Jérôme Garcin, L’OBS, le 17 juin 2021



L’écrivaine

Les lecteurs de Paul Fournel ont fait la connaissance de Robert Dubois dans
La Liseuse (P.O.L, 2012), où cet éditeur aux trente ans de métier se retrouvait lesté d’un engin électronique censé lui faciliter la tâche, cette « liseuse » témoin des mutations agitant son monde. On l’a retrouvé dans Jason Murphy (P.O.L, 2013), en professionnel madré prêt à bien des ruses pour acquérir le roman d’un auteur de la Beat generation. Il revient dans Jeune-Vieille, troisième roman que Paul Fournel consacre à l’édition et aux bouleversements qu’elle vit. Ici, c’est le point de vue de l’écrivain, en l’occurrence d’une écrivaine, qui est mis en lumière : celui de Geneviève, dont le prénom peu raccord avec sa génération lui vaut le surnom de « Jeune-Vieille ». Raconter des histoires a toujours été son talent. En 1986, son premier roman est accepté par Robert Dubois, avec lequel va se nouer au fil des ans une relation faite de déjeuners au restaurant, de travail, de discussions et, surtout, d’un désir textuel partagé. Geneviève publie un livre par an, mais elle rêve d’une plus grande reconnaissance, d’adaptation au cinéma, peut-être... Ces choses qu’un grand groupe pourrait être plus à même de lui apporter, imagine-t-elle. Plutôt que sur le mode de la déploration, Paul Fournel décrit les changements (industriels, mais pas seulement) en cours dans l’édition avec une mélancolie malicieuse, une forme de grâce joueuse, à laquelle participe son choix d’adopter la voix d’un personnage féminin.

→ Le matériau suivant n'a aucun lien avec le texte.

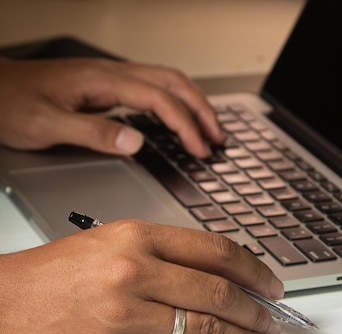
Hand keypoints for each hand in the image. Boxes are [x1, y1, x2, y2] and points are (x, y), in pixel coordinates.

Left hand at [0, 57, 222, 156]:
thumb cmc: (12, 105)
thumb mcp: (47, 125)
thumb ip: (93, 133)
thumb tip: (136, 142)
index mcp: (103, 82)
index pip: (159, 99)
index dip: (185, 124)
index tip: (199, 148)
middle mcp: (112, 74)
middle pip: (173, 82)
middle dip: (202, 110)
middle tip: (218, 138)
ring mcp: (112, 77)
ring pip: (167, 81)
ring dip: (193, 103)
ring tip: (209, 129)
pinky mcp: (109, 85)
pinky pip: (155, 88)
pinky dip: (177, 103)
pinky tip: (179, 119)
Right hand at [0, 220, 288, 333]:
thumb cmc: (49, 275)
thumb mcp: (109, 243)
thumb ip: (163, 254)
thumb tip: (217, 272)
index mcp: (137, 237)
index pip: (216, 251)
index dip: (254, 269)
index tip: (272, 283)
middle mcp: (134, 272)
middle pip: (218, 292)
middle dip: (257, 310)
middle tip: (277, 319)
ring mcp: (125, 316)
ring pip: (206, 328)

Raphaëlle Leyris, Le Monde des Livres, mai 2021



Vade-mecum pour rentrée littéraire

« Tu n’es pas jolie, Jeune-Vieille, déclara un camarade de classe au collège à la petite Geneviève, mais tu seras toujours belle tant que tu raconteras des histoires. » Passionnée de lecture et de cinéma (où la jeune cinéphile découvre aussi le goût du sexe), Geneviève opte pour l’écriture. Banco, son premier manuscrit séduit, et pas n’importe qui : le grand Robert Dubois! Au rythme d’un livre par an, elle assure bientôt la bonne santé de la maison indépendante mais, tout autour, les sirènes chantent: reconnaissance, argent et, plus encore, gens de cinéma, avides d’adapter la prose de cette autrice à succès.

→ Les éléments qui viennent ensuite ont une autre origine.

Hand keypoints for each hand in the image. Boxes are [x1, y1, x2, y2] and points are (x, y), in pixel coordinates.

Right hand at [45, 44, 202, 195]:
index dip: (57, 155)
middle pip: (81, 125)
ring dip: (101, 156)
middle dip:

Et alors? Alors lisez cette exquise parabole, qui s’inscrit dans la suite de La Liseuse, car le sage Paul Founel y observe finement la différence entre un vrai éditeur et une machinerie vorace, et tant d’autres choses vécues de l’intérieur sur le métier d’écrire. On songe à Editeur, le film profession de foi que signa Paul Otchakovsky-Laurens, fondateur des éditions P.O.L où ce livre délicieux, fort instructif et un peu coquin, paraît. Un vade-mecum à découvrir en cette rentrée.